The respondents concede it is an open question whether the parole statute at issue creates a liberty interest.  However, they argue instead that even if Nickl had a liberty interest, he received the process he was due.  In Greenholtz, the Court gave an indication of what process is due when it wrote:  “The Nebraska procedure affords an opportunity to be heard, and when parole is denied it informs the inmate in what respects he falls short of qualifying for parole; this affords the process that is due under these circumstances.”  Greenholtz, 442 U.S. at 16.

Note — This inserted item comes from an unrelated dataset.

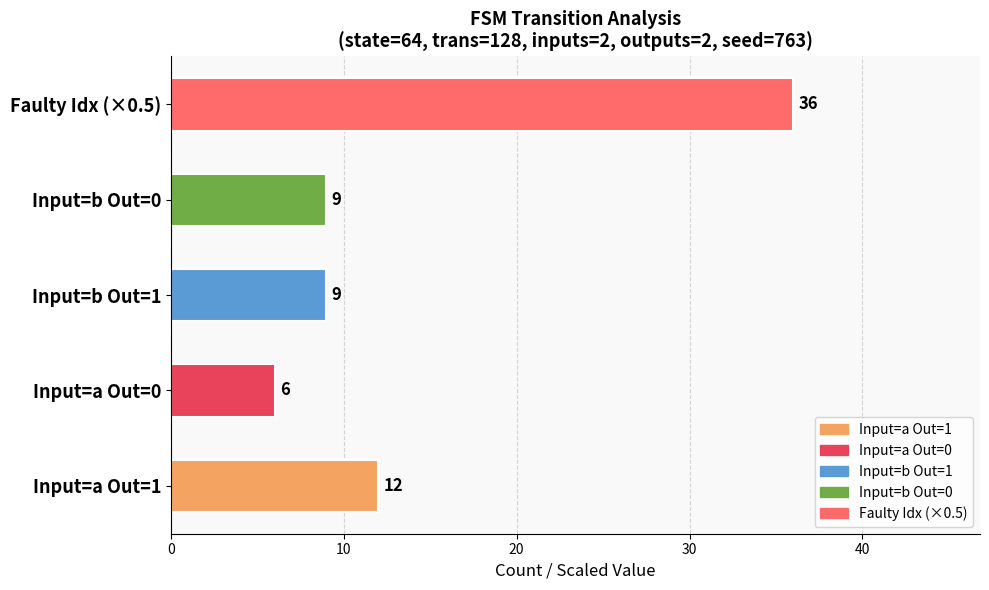

What is the maximum value shown in the chart?

36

Based on Greenholtz, we agree that Nickl received the process he was due.  There is no requirement that an inmate be informed of the evidence used to deny parole.  The Greenholtz opinion expressly rejected such a requirement.  Greenholtz, 442 U.S. at 15.  There is also no requirement that the respondents provide a written statement showing what criteria and evidence were analyzed.  It is enough that he be informed in what respects he fell short of qualifying for parole.  The respondents did so in this case by informing Nickl that he had not served sufficient time for punishment due to the “enormity” of his crime; that he posed unreasonable risk to the community because of his prior escape; and that a prior imprisonment for robbery had not prevented subsequent offenses.

Nickl next argues that the Commission somehow acted improperly by changing its practices to provide for a greater length of time between parole reviews.  The rules allow for deferral of reconsideration beyond one year if the chairperson approves it in writing, although apparently the Commission has only recently begun to use this authority.  See Wis. Adm. Code § PAC 1.06(2).  Nickl’s argument appears to be that the Commission must place its decision to begin using this authority in writing.  However, Nickl does not provide support for this proposition, and we reject it. 

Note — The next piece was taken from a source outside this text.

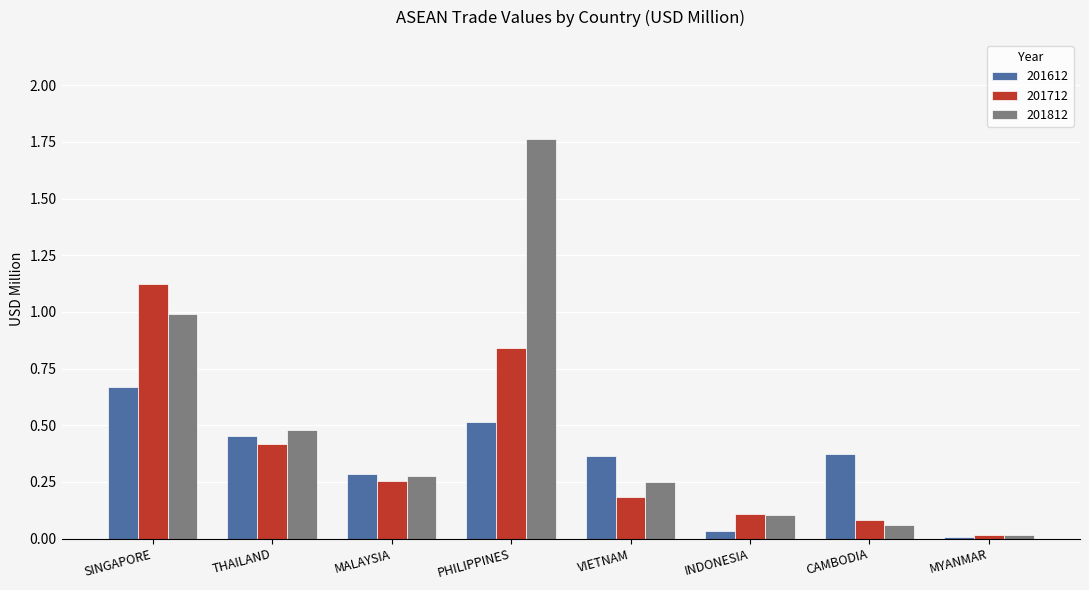

Where is 201812 nearest to the value 0?

MYANMAR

Nickl’s next argument is that the four-year deferral in his case violated the ex post facto clauses of the state and federal constitutions because the recent, unwritten practice of deferring reconsideration beyond one year was not in effect when he committed the crimes for which he is now sentenced.  The burden is on Nickl to establish this violation.  See California Dep’t of Corrections v. Morales, 514 U.S. 499, 510 n.6 (1995). 

We conclude that Nickl has not established an ex post facto violation because he has not shown that a four-year deferral was not permitted at the time of his crimes.  The statutes governing parole and its procedures were brief and did not discuss the question.  Nickl relies on Tyler v. State Dep’t of Pub. Welfare, 19 Wis.2d 166, 119 N.W.2d 460 (1963), to show that at that time the parole system was operated in accordance with a certain administrative order and manual.  He also notes that Tyler’s parole was reviewed at annual intervals.  However, Tyler does not say whether this was required by the order or manual.  The supreme court took judicial notice of these documents, but they were not included in the parties’ briefs or appendices.  On this record, we need not consider the remainder of the ex post facto analysis.

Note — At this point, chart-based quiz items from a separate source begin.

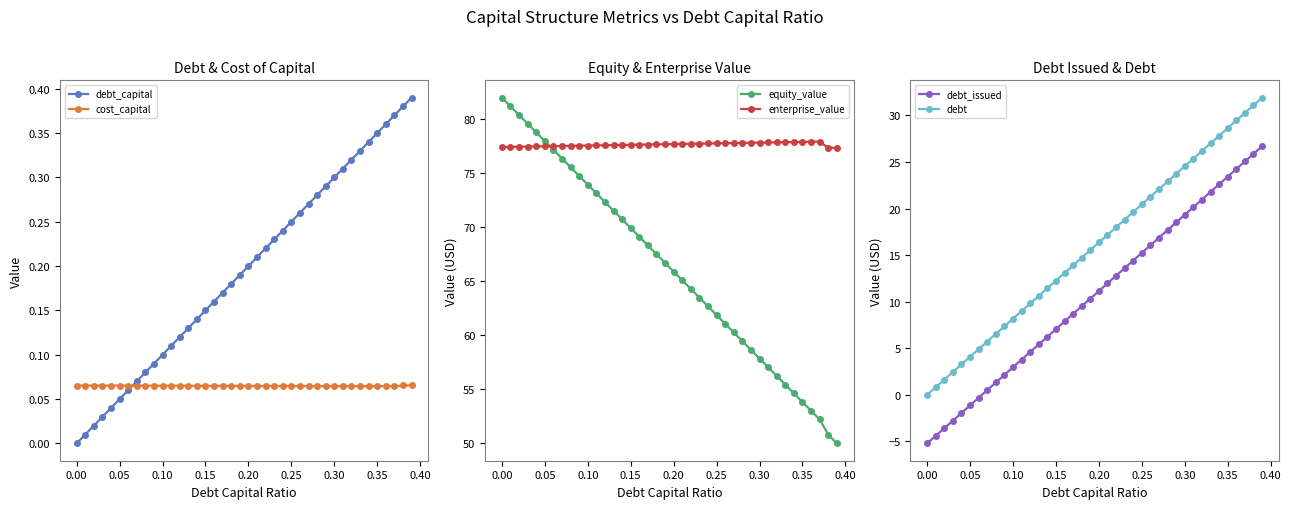

Reading right to left, transcribe all the data shown in this chart.

debt_capital: 0.4	0.4	0.4	0.4	0.3	0.3	0.3	0.3	0.3	0.3	0.3	0.3	0.3	0.3	0.2	0.2	0.2	0.2	0.2	0.2	0.2	0.2	0.2	0.2	0.1	0.1	0.1	0.1	0.1	0.1	0.1	0.1	0.1	0.1	0.1	0.0	0.0	0.0	0.0	0.0
cost_capital: 0.1	0.1	0.1	0.1	0.1	0.1	0.1	0.1	0.1	0.1	0.1	0.1	0.1	0.1	0.1	0.1	0.1	0.1	0.1	0.1	0.1	0.1	0.1	0.1	0.1	0.1	0.1	0.1	0.1	0.1	0.1	0.1	0.1	0.1	0.1	0.1	0.1	0.1	0.1	0.1
equity_value: 50.0	50.8	52.2	53.0	53.8	54.6	55.4	56.2	57.0	57.8	58.6	59.4	60.2	61.0	61.8	62.6	63.4	64.2	65.0	65.8	66.6	67.5	68.3	69.1	69.9	70.7	71.5	72.3	73.1	73.9	74.7	75.5	76.3	77.1	77.9	78.7	79.5	80.3	81.1	81.9
enterprise_value: 77.3	77.3	77.9	77.9	77.8	77.8	77.8	77.8	77.8	77.8	77.8	77.7	77.7	77.7	77.7	77.7	77.7	77.7	77.7	77.6	77.6	77.6	77.6	77.6	77.6	77.6	77.5	77.5	77.5	77.5	77.5	77.5	77.5	77.4	77.4	77.4	77.4	77.4	77.4	77.4
debt_issued: 26.7	25.9	25.1	24.2	23.4	22.6	21.8	21.0	20.2	19.3	18.5	17.7	16.9	16.1	15.2	14.4	13.6	12.8	12.0	11.2	10.3	9.5	8.7	7.9	7.1	6.2	5.4	4.6	3.8	3.0	2.2	1.3	0.5	-0.3	-1.1	-1.9	-2.8	-3.6	-4.4	-5.2
debt: 31.9	31.1	30.3	29.5	28.6	27.8	27.0	26.2	25.4	24.5	23.7	22.9	22.1	21.3	20.5	19.6	18.8	18.0	17.2	16.4	15.5	14.7	13.9	13.1	12.3	11.5	10.6	9.8	9.0	8.2	7.4	6.5	5.7	4.9	4.1	3.3	2.5	1.6	0.8	0.0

Finally, Nickl argues that he was denied equal protection because the Department no longer considers “rehabilitation” as a factor in parole.  We reject the argument because, while not expressly calling it rehabilitation, the Department’s criteria for release include factors that are, essentially, a determination of rehabilitation.  See Wis. Adm. Code § PAC 1.06(7).

By the Court.—Order affirmed.

This opinion will not be published.  See Rule 809.23(1)(b)5, Stats.